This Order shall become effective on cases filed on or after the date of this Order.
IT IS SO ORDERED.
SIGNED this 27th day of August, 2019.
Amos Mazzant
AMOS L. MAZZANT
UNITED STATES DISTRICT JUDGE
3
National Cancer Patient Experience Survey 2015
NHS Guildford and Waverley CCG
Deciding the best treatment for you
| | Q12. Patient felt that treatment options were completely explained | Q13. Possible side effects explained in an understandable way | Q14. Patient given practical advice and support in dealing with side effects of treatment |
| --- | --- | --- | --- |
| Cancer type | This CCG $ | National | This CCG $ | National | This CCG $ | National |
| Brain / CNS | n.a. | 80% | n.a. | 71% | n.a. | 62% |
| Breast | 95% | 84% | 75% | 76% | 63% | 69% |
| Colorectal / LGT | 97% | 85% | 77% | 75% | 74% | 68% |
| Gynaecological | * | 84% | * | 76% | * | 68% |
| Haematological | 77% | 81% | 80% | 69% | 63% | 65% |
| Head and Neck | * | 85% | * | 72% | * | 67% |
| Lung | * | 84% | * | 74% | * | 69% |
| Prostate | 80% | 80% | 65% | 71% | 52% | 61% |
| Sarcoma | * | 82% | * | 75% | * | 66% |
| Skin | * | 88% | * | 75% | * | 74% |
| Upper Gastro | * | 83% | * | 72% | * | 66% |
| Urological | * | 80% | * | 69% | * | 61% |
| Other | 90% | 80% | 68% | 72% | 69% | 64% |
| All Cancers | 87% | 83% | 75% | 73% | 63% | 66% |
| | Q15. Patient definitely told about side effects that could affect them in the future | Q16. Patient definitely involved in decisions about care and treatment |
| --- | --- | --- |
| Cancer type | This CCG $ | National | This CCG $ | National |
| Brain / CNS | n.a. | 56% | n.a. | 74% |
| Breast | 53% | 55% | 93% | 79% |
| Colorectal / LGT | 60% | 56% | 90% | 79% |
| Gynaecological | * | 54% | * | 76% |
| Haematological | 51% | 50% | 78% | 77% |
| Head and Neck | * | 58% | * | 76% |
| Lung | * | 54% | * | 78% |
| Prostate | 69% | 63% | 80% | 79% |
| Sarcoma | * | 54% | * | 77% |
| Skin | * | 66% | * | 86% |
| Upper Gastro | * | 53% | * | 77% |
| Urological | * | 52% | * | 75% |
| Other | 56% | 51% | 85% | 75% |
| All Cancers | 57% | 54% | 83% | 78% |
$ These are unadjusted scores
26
○ ○ ○ ○ ○ ○ ○
**EXERCISE DIRECTIONS**
All records shown above are to be output exactly.

**RESULT BELOW**
This Order shall become effective on cases filed on or after the date of this Order.
IT IS SO ORDERED.
SIGNED this 27th day of August, 2019.
Amos Mazzant
AMOS L. MAZZANT
UNITED STATES DISTRICT JUDGE
3
National Cancer Patient Experience Survey 2015
NHS Guildford and Waverley CCG
Deciding the best treatment for you
| | Q12. Patient felt that treatment options were completely explained | Q13. Possible side effects explained in an understandable way | Q14. Patient given practical advice and support in dealing with side effects of treatment |
| --- | --- | --- | --- |
| Cancer type | This CCG $ | National | This CCG $ | National | This CCG $ | National |
| Brain / CNS | n.a. | 80% | n.a. | 71% | n.a. | 62% |
| Breast | 95% | 84% | 75% | 76% | 63% | 69% |
| Colorectal / LGT | 97% | 85% | 77% | 75% | 74% | 68% |
| Gynaecological | * | 84% | * | 76% | * | 68% |
| Haematological | 77% | 81% | 80% | 69% | 63% | 65% |
| Head and Neck | * | 85% | * | 72% | * | 67% |
| Lung | * | 84% | * | 74% | * | 69% |
| Prostate | 80% | 80% | 65% | 71% | 52% | 61% |
| Sarcoma | * | 82% | * | 75% | * | 66% |
| Skin | * | 88% | * | 75% | * | 74% |
| Upper Gastro | * | 83% | * | 72% | * | 66% |
| Urological | * | 80% | * | 69% | * | 61% |
| Other | 90% | 80% | 68% | 72% | 69% | 64% |
| All Cancers | 87% | 83% | 75% | 73% | 63% | 66% |
| | Q15. Patient definitely told about side effects that could affect them in the future | Q16. Patient definitely involved in decisions about care and treatment |
| --- | --- | --- |
| Cancer type | This CCG $ | National | This CCG $ | National |
| Brain / CNS | n.a. | 56% | n.a. | 74% |
| Breast | 53% | 55% | 93% | 79% |
| Colorectal / LGT | 60% | 56% | 90% | 79% |
| Gynaecological | * | 54% | * | 76% |
| Haematological | 51% | 50% | 78% | 77% |
| Head and Neck | * | 58% | * | 76% |
| Lung | * | 54% | * | 78% |
| Prostate | 69% | 63% | 80% | 79% |
| Sarcoma | * | 54% | * | 77% |
| Skin | * | 66% | * | 86% |
| Upper Gastro | * | 53% | * | 77% |
| Urological | * | 52% | * | 75% |
| Other | 56% | 51% | 85% | 75% |
| All Cancers | 57% | 54% | 83% | 78% |
$ These are unadjusted scores
26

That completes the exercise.